When you said that you played with the phase control did you have someone else turn it slowly while playing a 60Hz tone to see when it sounded the best while you were sitting at the listening position?


----------



## bevofrancis (May 15, 2009)

I set my spl meter right at my ear level at my listening position while I turned the knob. I got it to boost the 60 and 70hz as high as I could and tried to lower the huge 50hz peak I had. For some reason audysseyy left the 70hz alone and boosted everything else like crazy. It's by far the best result I have had so far, I just widh it wouldn't have made the curve so steep. 

Slowly but surely I'm starting to learn something from you guys.

What would everyone recomend, The SMS-1, REW BFD combo, or is the SVS EQ actually worth the price, and after the last result I got is any of it worth the trouble?

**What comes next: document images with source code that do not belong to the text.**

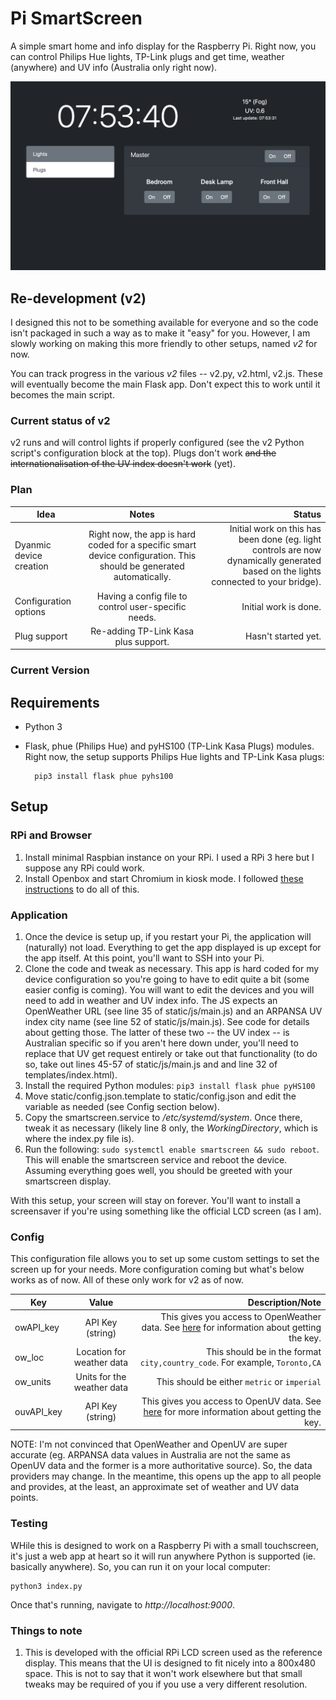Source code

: # Pi SmartScreen

A simple smart home and info display for the Raspberry Pi. Right now, you can control Philips Hue lights, TP-Link plugs and get time, weather (anywhere) and UV info (Australia only right now).

![](screenshot.png)


## Re-development (v2)

I designed this not to be something available for everyone and so the code isn't packaged in such a way as to make it "easy" for you. However, I am slowly working on making this more friendly to other setups, named _v2_ for now.

You can track progress in the various _v2_ files -- v2.py, v2.html, v2.js. These will eventually become the main Flask app. Don't expect this to work until it becomes the main script.

### Current status of v2
v2 runs and will control lights if properly configured (see the v2 Python script's configuration block at the top). Plugs don't work ~~and the internationalisation of the UV index doesn't work~~ (yet).

### Plan
| Idea                         | Notes                                                                                                                         | Status                                                                                                                               |
| ---------------------------- |:-----------------------------------------------------------------------------------------------------------------------------:| ------------------------------------------------------------------------------------------------------------------------------------:|
| Dyanmic device creation      | Right now, the app is hard coded for a specific smart device configuration. This should be generated automatically.           | Initial work on this has been done (eg. light controls are now dynamically generated based on the lights connected to your bridge).  |
| Configuration options        | Having a config file to control user-specific needs.                                                                          | Initial work is done.                                                                                                                |
| Plug support                 | Re-adding TP-Link Kasa plus support.                                                                                          | Hasn't started yet.                                                                                                                  |


### Current Version

## Requirements
- Python 3
- Flask, phue (Philips Hue) and pyHS100 (TP-Link Kasa Plugs) modules. Right now, the setup supports Philips Hue lights and TP-Link Kasa plugs:
    
        pip3 install flask phue pyhs100

## Setup

### RPi and Browser
1. Install minimal Raspbian instance on your RPi. I used a RPi 3 here but I suppose any RPi could work.
2. Install Openbox and start Chromium in kiosk mode. I followed [these instructions](https://die-antwort.eu/techblog/2017-12-setup-raspberry-pi-for-kiosk-mode/) to do all of this.

### Application
1. Once the device is setup up, if you restart your Pi, the application will (naturally) not load. Everything to get the app displayed is up except for the app itself. At this point, you'll want to SSH into your Pi.
2. Clone the code and tweak as necessary. This app is hard coded for my device configuration so you're going to have to edit quite a bit (some easier config is coming). You will want to edit the devices and you will need to add in weather and UV index info. The JS expects an OpenWeather URL (see line 35 of static/js/main.js) and an ARPANSA UV index city name (see line 52 of static/js/main.js). See code for details about getting those. The latter of these two -- the UV index -- is Australian specific so if you aren't here down under, you'll need to replace that UV get request entirely or take out that functionality (to do so, take out lines 45-57 of static/js/main.js and and line 32 of templates/index.html).
3. Install the required Python modules: `pip3 install flask phue pyHS100`
4. Move static/config.json.template to static/config.json and edit the variable as needed (see Config section below).
5. Copy the smartscreen.service to */etc/systemd/system*. Once there, tweak it as necessary (likely line 8 only, the *WorkingDirectory*, which is where the index.py file is).
6. Run the following: `sudo systemctl enable smartscreen && sudo reboot`. This will enable the smartscreen service and reboot the device. Assuming everything goes well, you should be greeted with your smartscreen display.

With this setup, your screen will stay on forever. You'll want to install a screensaver if you're using something like the official LCD screen (as I am).

### Config

This configuration file allows you to set up some custom settings to set the screen up for your needs. More configuration coming but what's below works as of now. All of these only work for v2 as of now.

| Key            | Value                      | Description/Note                                                                                                                     |
| -------------- |:--------------------------:| ------------------------------------------------------------------------------------------------------------------------------------:|
| owAPI_key      | API Key (string)           | This gives you access to OpenWeather data. See [here](https://openweathermap.org/appid) for information about getting the key.       |
| ow_loc         | Location for weather data  | This should be in the format `city,country_code`. For example, `Toronto,CA`                                                          |
| ow_units       | Units for the weather data | This should be either `metric` or `imperial`                                                                                         |
| ouvAPI_key     | API Key (string)           | This gives you access to OpenUV data. See [here](https://www.openuv.io/) for more information about getting the key.                 |

NOTE: I'm not convinced that OpenWeather and OpenUV are super accurate (eg. ARPANSA data values in Australia are not the same as OpenUV data and the former is a more authoritative source). So, the data providers may change. In the meantime, this opens up the app to all people and provides, at the least, an approximate set of weather and UV data points.

### Testing

WHile this is designed to work on a Raspberry Pi with a small touchscreen, it's just a web app at heart so it will run anywhere Python is supported (ie. basically anywhere). So, you can run it on your local computer:

    python3 index.py

Once that's running, navigate to _http://localhost:9000_.

### Things to note
1. This is developed with the official RPi LCD screen used as the reference display. This means that the UI is designed to fit nicely into a 800x480 space. This is not to say that it won't work elsewhere but that small tweaks may be required of you if you use a very different resolution.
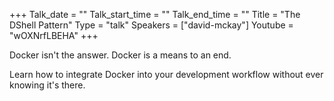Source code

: +++
Talk_date = ""
Talk_start_time = ""
Talk_end_time = ""
Title = "The DShell Pattern"
Type = "talk"
Speakers = ["david-mckay"]
Youtube = "wOXNrfLBEHA"
+++

Docker isn't the answer. Docker is a means to an end.

Learn how to integrate Docker into your development workflow without ever knowing it's there.
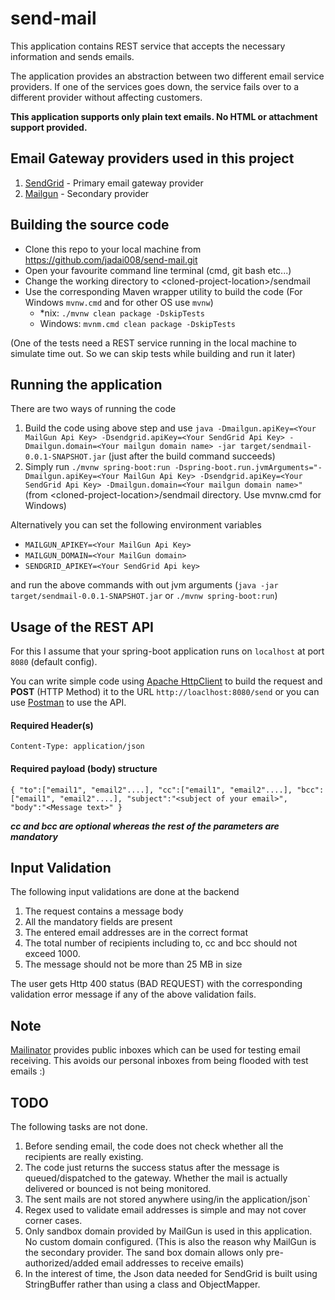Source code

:# send-mail
This application contains REST service that accepts the necessary information and sends emails.

The application provides an abstraction between two different email service providers. If one of
the services goes down, the service fails over to a different provider without affecting customers.

**This application supports only plain text emails. No HTML or attachment support provided.**

## Email Gateway providers used in this project
1. [SendGrid](https://sendgrid.com/) - Primary email gateway provider
2. [Mailgun](https://www.mailgun.com/) - Secondary provider

## Building the source code
- Clone this repo to your local machine from https://github.com/jadai008/send-mail.git
- Open your favourite command line terminal (cmd, git bash etc...) 
- Change the working directory to &lt;cloned-project-location&gt;/sendmail
- Use the corresponding Maven wrapper utility to build the code (For Windows `mvnw.cmd` and for other OS use `mvnw`)
	- *nix: `./mvnw clean package -DskipTests` 
	- Windows: `mvnm.cmd clean package -DskipTests`
	
(One of the tests need a REST service running in the local machine to simulate time out. So we can skip tests while building and run it later)
		

## Running the application
There are two ways of running the code
1. Build the code using above step and use `java -Dmailgun.apiKey=<Your MailGun Api Key> -Dsendgrid.apiKey=<Your SendGrid Api Key> -Dmailgun.domain=<Your mailgun domain name> -jar target/sendmail-0.0.1-SNAPSHOT.jar` (just after the build command succeeds)
2. Simply run `./mvnw spring-boot:run -Dspring-boot.run.jvmArguments="-Dmailgun.apiKey=<Your MailGun Api Key> -Dsendgrid.apiKey=<Your SendGrid Api Key> -Dmailgun.domain=<Your mailgun domain name>"` (from &lt;cloned-project-location&gt;/sendmail directory. Use mvnw.cmd for Windows)

Alternatively you can set the following environment variables

- `MAILGUN_APIKEY=<Your MailGun Api Key>`
- `MAILGUN_DOMAIN=<Your MailGun domain>`
- `SENDGRID_APIKEY=<Your SendGrid Api key>`

and run the above commands with out jvm arguments (`java -jar target/sendmail-0.0.1-SNAPSHOT.jar` or `./mvnw spring-boot:run`) 

## Usage of the REST API
For this I assume that your spring-boot application runs on `localhost` at port `8080` (default config). 

You can write simple code using [Apache HttpClient](https://hc.apache.org/httpcomponents-client-ga/index.html) to build the request and **POST** (HTTP Method) it to the URL `http://loaclhost:8080/send` or you can use [Postman](https://www.getpostman.com/) to use the API.

#### Required Header(s)
`Content-Type: application/json`

#### Required payload (body) structure

`{
	"to":["email1", "email2"....],
	"cc":["email1", "email2"....],
	"bcc":["email1", "email2"....],
	"subject":"<subject of your email>",
	"body":"<Message text>"
}`

**_cc and bcc are optional whereas the rest of the parameters are mandatory_**

## Input Validation
The following input validations are done at the backend
1. The request contains a message body
2. All the mandatory fields are present
3. The entered email addresses are in the correct format
4. The total number of recipients including to, cc and bcc should not exceed 1000.
5. The message should not be more than 25 MB in size

The user gets Http 400 status (BAD REQUEST) with the corresponding validation error message if any of the above validation fails.

## Note
[Mailinator](https://www.mailinator.com/) provides public inboxes which can be used for testing email receiving. This avoids our personal inboxes from being flooded with test emails :)

## TODO
The following tasks are not done.

1. Before sending email, the code does not check whether all the recipients are really existing. 
2. The code just returns the success status after the message is queued/dispatched to the gateway. Whether the mail is actually delivered or bounced is not being monitored.
3. The sent mails are not stored anywhere using/in the application/json`
4. Regex used to validate email addresses is simple and may not cover corner cases.
5. Only sandbox domain provided by MailGun is used in this application. No custom domain configured. (This is also the reason why MailGun is the secondary provider. The sand box domain allows only pre-authorized/added email addresses to receive emails)
6. In the interest of time, the Json data needed for SendGrid is built using StringBuffer rather than using a class and ObjectMapper. 
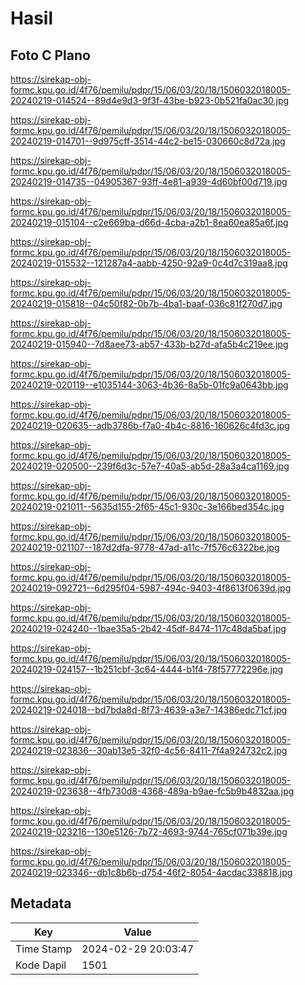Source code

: # Hasil

## Foto C Plano

https://sirekap-obj-formc.kpu.go.id/4f76/pemilu/pdpr/15/06/03/20/18/1506032018005-20240219-014524--89d4e9d3-9f3f-43be-b923-0b521fa0ac30.jpg

https://sirekap-obj-formc.kpu.go.id/4f76/pemilu/pdpr/15/06/03/20/18/1506032018005-20240219-014701--9d975cff-3514-44c2-be15-030660c8d72a.jpg

https://sirekap-obj-formc.kpu.go.id/4f76/pemilu/pdpr/15/06/03/20/18/1506032018005-20240219-014735--04905367-93ff-4e81-a939-4d60bf00d719.jpg

https://sirekap-obj-formc.kpu.go.id/4f76/pemilu/pdpr/15/06/03/20/18/1506032018005-20240219-015104--c2e669ba-d66d-4cba-a2b1-8ea60ea85a6f.jpg

https://sirekap-obj-formc.kpu.go.id/4f76/pemilu/pdpr/15/06/03/20/18/1506032018005-20240219-015532--121287a4-aabb-4250-92a9-0c4d7c319aa8.jpg

https://sirekap-obj-formc.kpu.go.id/4f76/pemilu/pdpr/15/06/03/20/18/1506032018005-20240219-015818--04c50f82-0b7b-4ba1-baaf-036c81f270d7.jpg

https://sirekap-obj-formc.kpu.go.id/4f76/pemilu/pdpr/15/06/03/20/18/1506032018005-20240219-015940--7d8aee73-ab57-433b-b27d-afa5b4c219ee.jpg

https://sirekap-obj-formc.kpu.go.id/4f76/pemilu/pdpr/15/06/03/20/18/1506032018005-20240219-020119--e1035144-3063-4b36-8a5b-01fc9a0643bb.jpg

https://sirekap-obj-formc.kpu.go.id/4f76/pemilu/pdpr/15/06/03/20/18/1506032018005-20240219-020635--adb3786b-f7a0-4b4c-8816-160626c4fd3c.jpg

https://sirekap-obj-formc.kpu.go.id/4f76/pemilu/pdpr/15/06/03/20/18/1506032018005-20240219-020500--239f6d3c-57e7-40a5-ab5d-28a3a4ca1169.jpg

https://sirekap-obj-formc.kpu.go.id/4f76/pemilu/pdpr/15/06/03/20/18/1506032018005-20240219-021011--5635d155-2f65-45c1-930c-3e166bed354c.jpg

https://sirekap-obj-formc.kpu.go.id/4f76/pemilu/pdpr/15/06/03/20/18/1506032018005-20240219-021107--187d2dfa-9778-47ad-a11c-7f576c6322be.jpg

https://sirekap-obj-formc.kpu.go.id/4f76/pemilu/pdpr/15/06/03/20/18/1506032018005-20240219-092721--6d295f04-5987-494c-9403-4f8613f0639d.jpg

https://sirekap-obj-formc.kpu.go.id/4f76/pemilu/pdpr/15/06/03/20/18/1506032018005-20240219-024240--1bae35a5-2b42-45df-8474-117c48da5baf.jpg

https://sirekap-obj-formc.kpu.go.id/4f76/pemilu/pdpr/15/06/03/20/18/1506032018005-20240219-024157--1b251cbf-3c64-4444-b1f4-78f57772296e.jpg

https://sirekap-obj-formc.kpu.go.id/4f76/pemilu/pdpr/15/06/03/20/18/1506032018005-20240219-024018--bd7bda8d-8f73-4639-a3e7-14386edc71cf.jpg

https://sirekap-obj-formc.kpu.go.id/4f76/pemilu/pdpr/15/06/03/20/18/1506032018005-20240219-023836--30ab13e5-32f0-4c56-8411-7f4a924732c2.jpg

https://sirekap-obj-formc.kpu.go.id/4f76/pemilu/pdpr/15/06/03/20/18/1506032018005-20240219-023638--4fb730d8-4368-489a-b9ae-fc5b9b4832aa.jpg

https://sirekap-obj-formc.kpu.go.id/4f76/pemilu/pdpr/15/06/03/20/18/1506032018005-20240219-023216--130e5126-7b72-4693-9744-765cf071b39e.jpg

https://sirekap-obj-formc.kpu.go.id/4f76/pemilu/pdpr/15/06/03/20/18/1506032018005-20240219-023346--db1c8b6b-d754-46f2-8054-4acdac338818.jpg


## Metadata

| Key        | Value               |
| ---------- | ------------------- |
| Time Stamp | 2024-02-29 20:03:47 |
| Kode Dapil | 1501                |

The only thing I really don't like now is that it is beside me and it's pretty easy to tell where the bass is coming from.


----------



## kareface (Jan 30, 2010)

Here is a great compareson of the SMS-1 and the BFD:
http://www.avforums.com/forums/subwoofers-tactile-transducers/473613-bfd-v-sms-1-review.html

I can't speak for the SVS.


----------



## glaufman (Nov 25, 2007)

Try moving the LP. Even if it's unacceptable by aesthetic standards, at least you'll know. The idea I'm going for is that if your LP is sitting in a null, then NOTHING you do, short of moving the LP or installing acoustic treatments will get rid of that null. Even if it can't be moved/fixed that's to aesthetics, knowing at least means you can focus your efforts in other places where they'll be more fruitful.


----------



## bevofrancis (May 15, 2009)

I think this weekend I might move my entire room around, and instead having it setup long, I might use the width of the room instead and see how that works. That would mean going from 7.1 to 5.1 though. I really wouldn't mind that, because I just got dipole surrounds today. It amazed me how much better they sound. Instead of the sound coming from the speaker, it's more like my entire wall is a speaker now. Well worht the money for the upgrade.


----------



## kareface (Jan 30, 2010)

From the standpoint of acoustics having your mains against the wide wall will be much worse then against the narrow one in most cases. The only real exception to this is if your mains require being so far away from the side walls and the narrow portion of the room can't support the distance required. Even then it's more of a issue of your speakers being in a room too small for their dispersion, and the will sound better in a larger room that uses one of the layouts listed below.


----------



## bevofrancis (May 15, 2009)

Well, I ordered the SVS-1 today. I think it will fit me the best, because I just don't have enough alone time to sit down and listen to sweeps and tones. I still might try to help out the null a little more this weekend. I would really like to get the sub back in front of me somehow, or farther behind me. Where it sets now is just no good for music, it's just way to easy to hear where the bass is coming from. It's not so bad for movies, but it would be better if I can just get it away from me a little.


----------



## kareface (Jan 30, 2010)

Do you mean the SMS-1?


----------



## bevofrancis (May 15, 2009)

kareface said:


> Do you mean the SMS-1?


Yes, that's what I mean. I just had SVS on the mind.


----------



## bevofrancis (May 15, 2009)

I found a site and showed it to the wife and she said we could use a few pictures on the wall anyway. Here's the link http://www.acoustimac.com/index.php...ufacturer_id=0&option=com_virtuemart&Itemid=1
Would these help me with my room, are they overpriced, and are they decent quality?
After seeing this, i think I could get away with a decent amount of treatment in our room.


----------



## tonyvdb (Sep 5, 2007)

If your interested in decorative panels that work have a look at GIK acoustics I highly recommend them


----------



## bevofrancis (May 15, 2009)

I got a chance to try and get my sub dialed in as close as I can before the SMS-1 comes. There was one setting on the sub I had never messed with before. The room size compensation knob. I read somehere that it lowers the low bass for smaller rooms. I moved mine form large to small, and it did wonders. 
It almost fixed everything. Here's a pic of my excel graph. What should I look to improve when my EQ comes?


----------